_Input_:
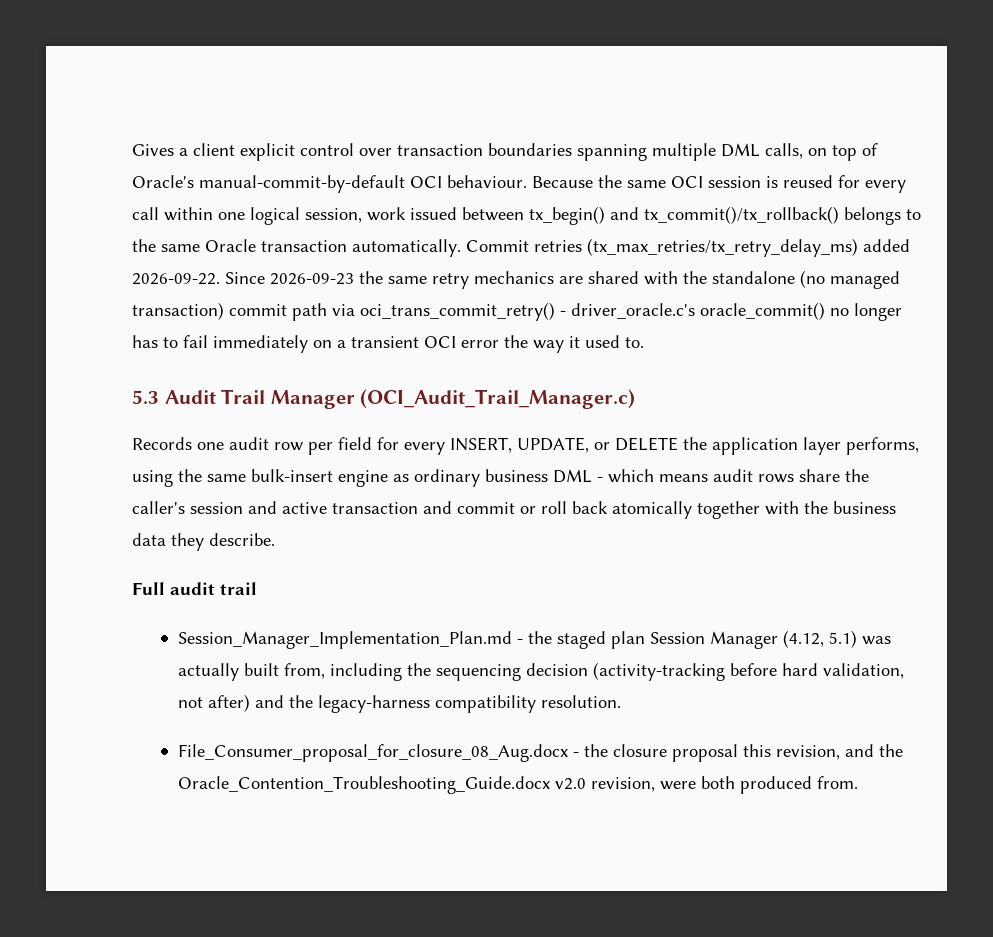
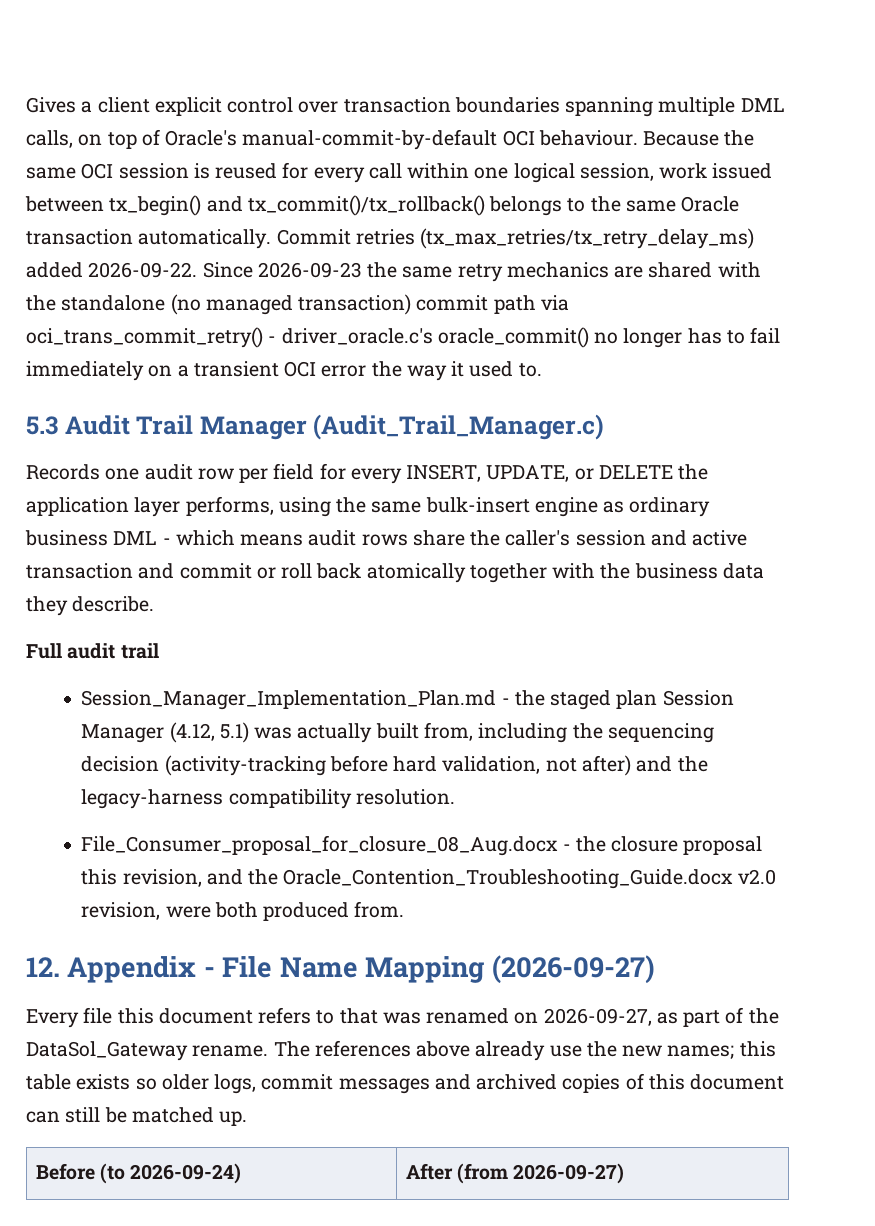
[360,389,636,409] (OCI_Audit_Trail_Manager.c) -> [313,414,605,440] (Audit_Trail_Manager.c)
(858, 782) none -> [26,955,655,984] [26,1007,779,1028] [26,1040,776,1061] [26,1073,785,1094] [26,1107,248,1126] [35,1163,242,1184] [405,1163,625,1184] // 12. Appendix - File Name Mapping (2026-09-27) // Every file this document refers to that was renamed on 2026-09-27, as part of the DataSol_Gateway rename. The references above already use the new names; this table exists so older logs, commit messages and archived copies of this document can still be matched up. // Before (to 2026-09-24) | After (from 2026-09-27)

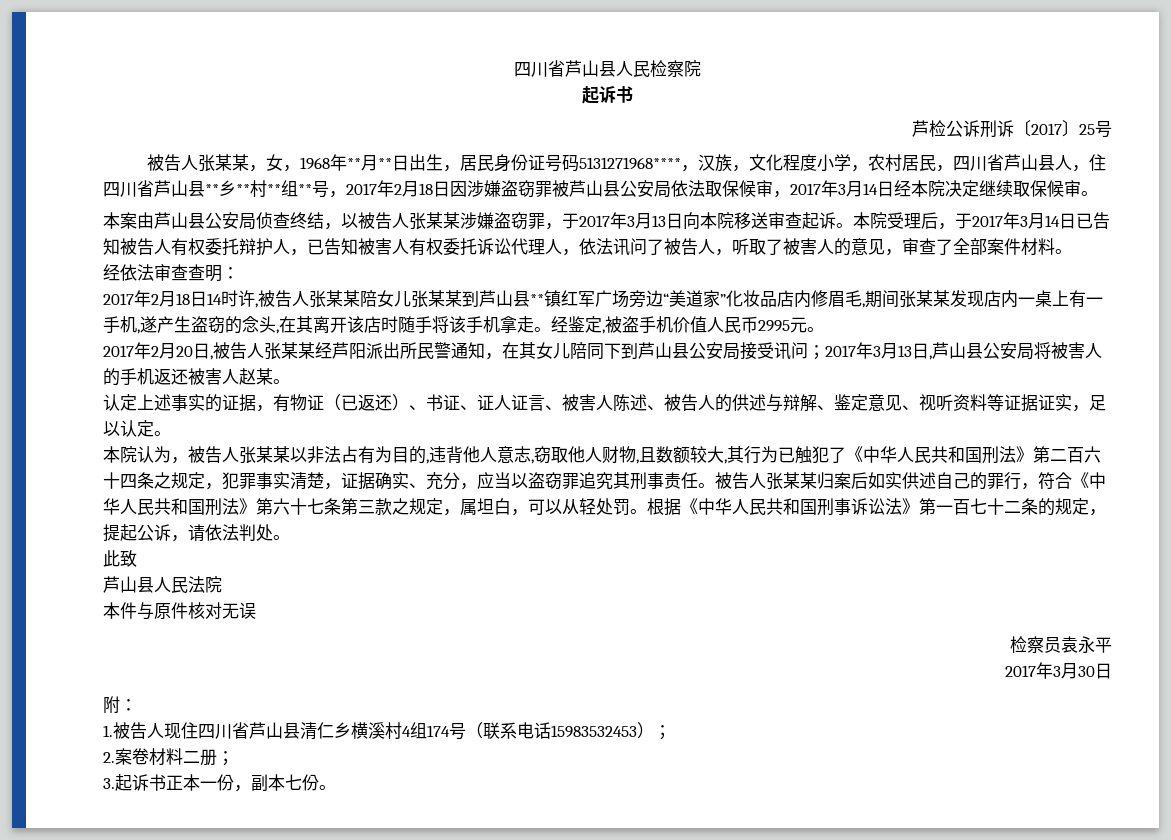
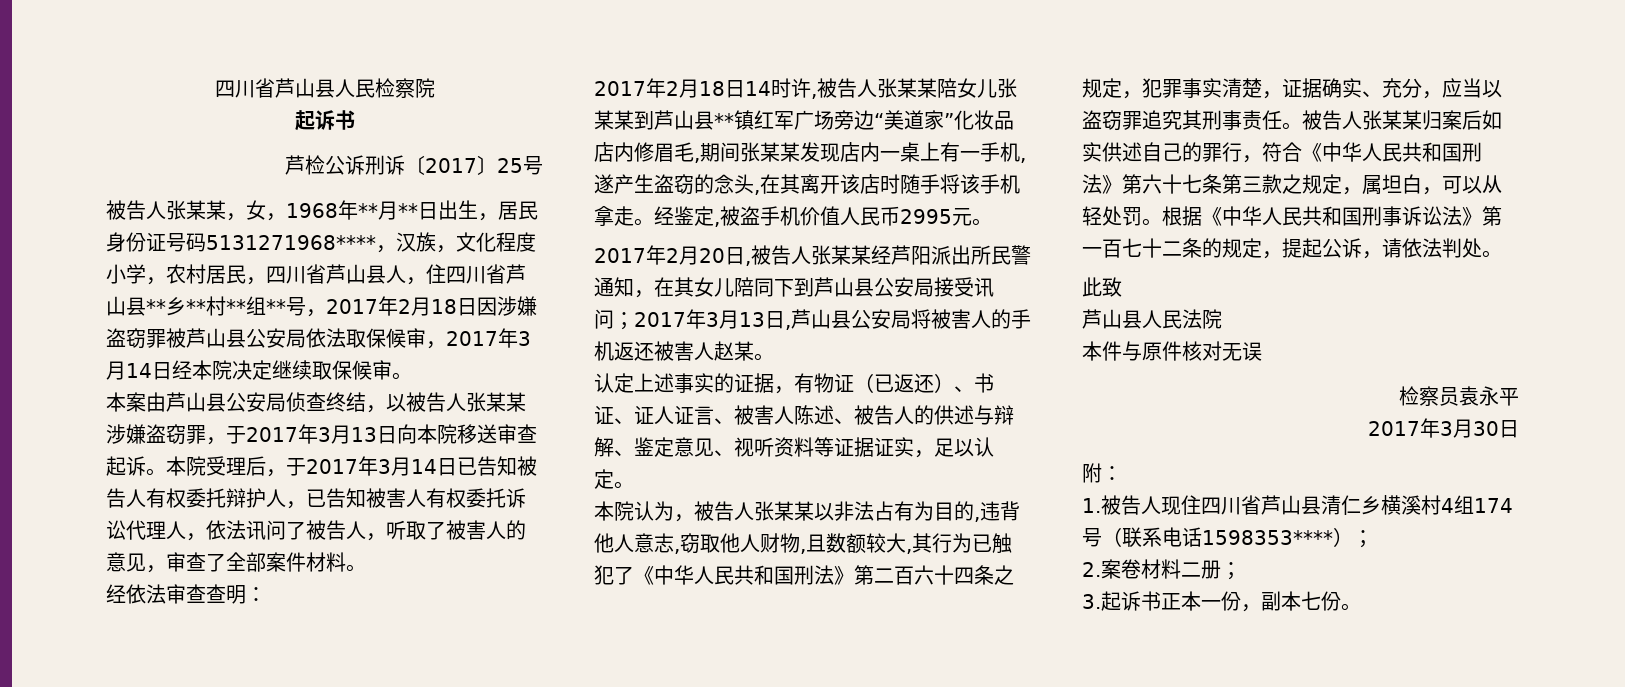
[551,725,637,738] 15983532453 -> [1202,530,1333,545] 1598353****

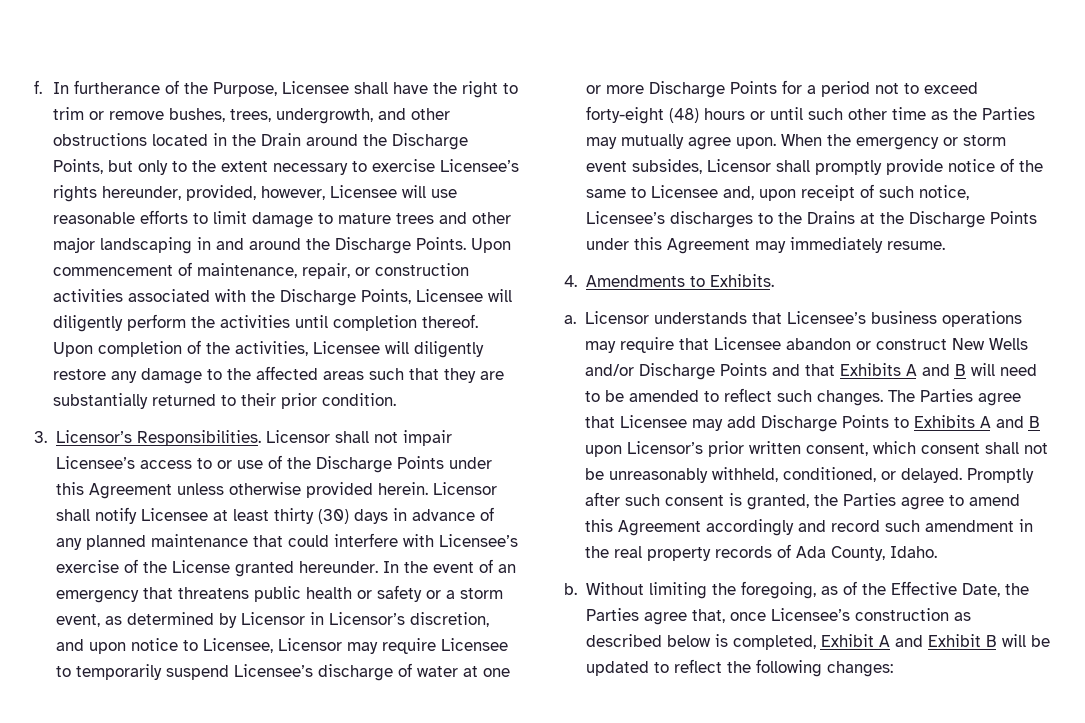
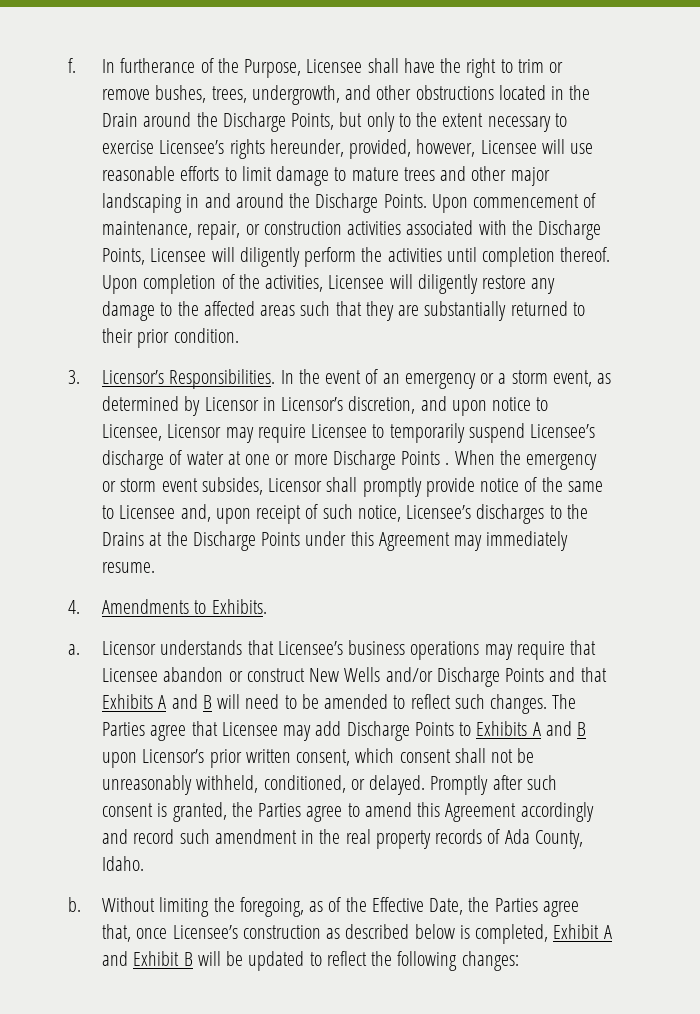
[265,430,452,446] [55,455,492,473] [55,482,497,499] [55,507,494,524] [55,533,518,550] [55,559,378,577] Licensor shall not impair Licensee’s access to or use of the Discharge Points under this Agreement unless otherwise provided herein. Licensor shall notify Licensee at least thirty (30) days in advance of any planned maintenance that could interfere with Licensee’s exercise of the License granted hereunder. -> (276, 379) none
[142,585,422,602] that threatens public health or safety -> (476, 381) none
[781,80,978,97] [585,106,1035,124] [585,134,776,150] for a period not to exceed forty-eight (48) hours or until such other time as the Parties may mutually agree upon. -> [445,462,450,465] .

_Exercise instructions_: Find all lines in the records that hold the word "none". Copy them.

_Exercise output_:
(858, 782) none -> [26,955,655,984] [26,1007,779,1028] [26,1040,776,1061] [26,1073,785,1094] [26,1107,248,1126] [35,1163,242,1184] [405,1163,625,1184] // 12. Appendix - File Name Mapping (2026-09-27) // Every file this document refers to that was renamed on 2026-09-27, as part of the DataSol_Gateway rename. The references above already use the new names; this table exists so older logs, commit messages and archived copies of this document can still be matched up. // Before (to 2026-09-24) | After (from 2026-09-27)
[265,430,452,446] [55,455,492,473] [55,482,497,499] [55,507,494,524] [55,533,518,550] [55,559,378,577] Licensor shall not impair Licensee’s access to or use of the Discharge Points under this Agreement unless otherwise provided herein. Licensor shall notify Licensee at least thirty (30) days in advance of any planned maintenance that could interfere with Licensee’s exercise of the License granted hereunder. -> (276, 379) none
[142,585,422,602] that threatens public health or safety -> (476, 381) none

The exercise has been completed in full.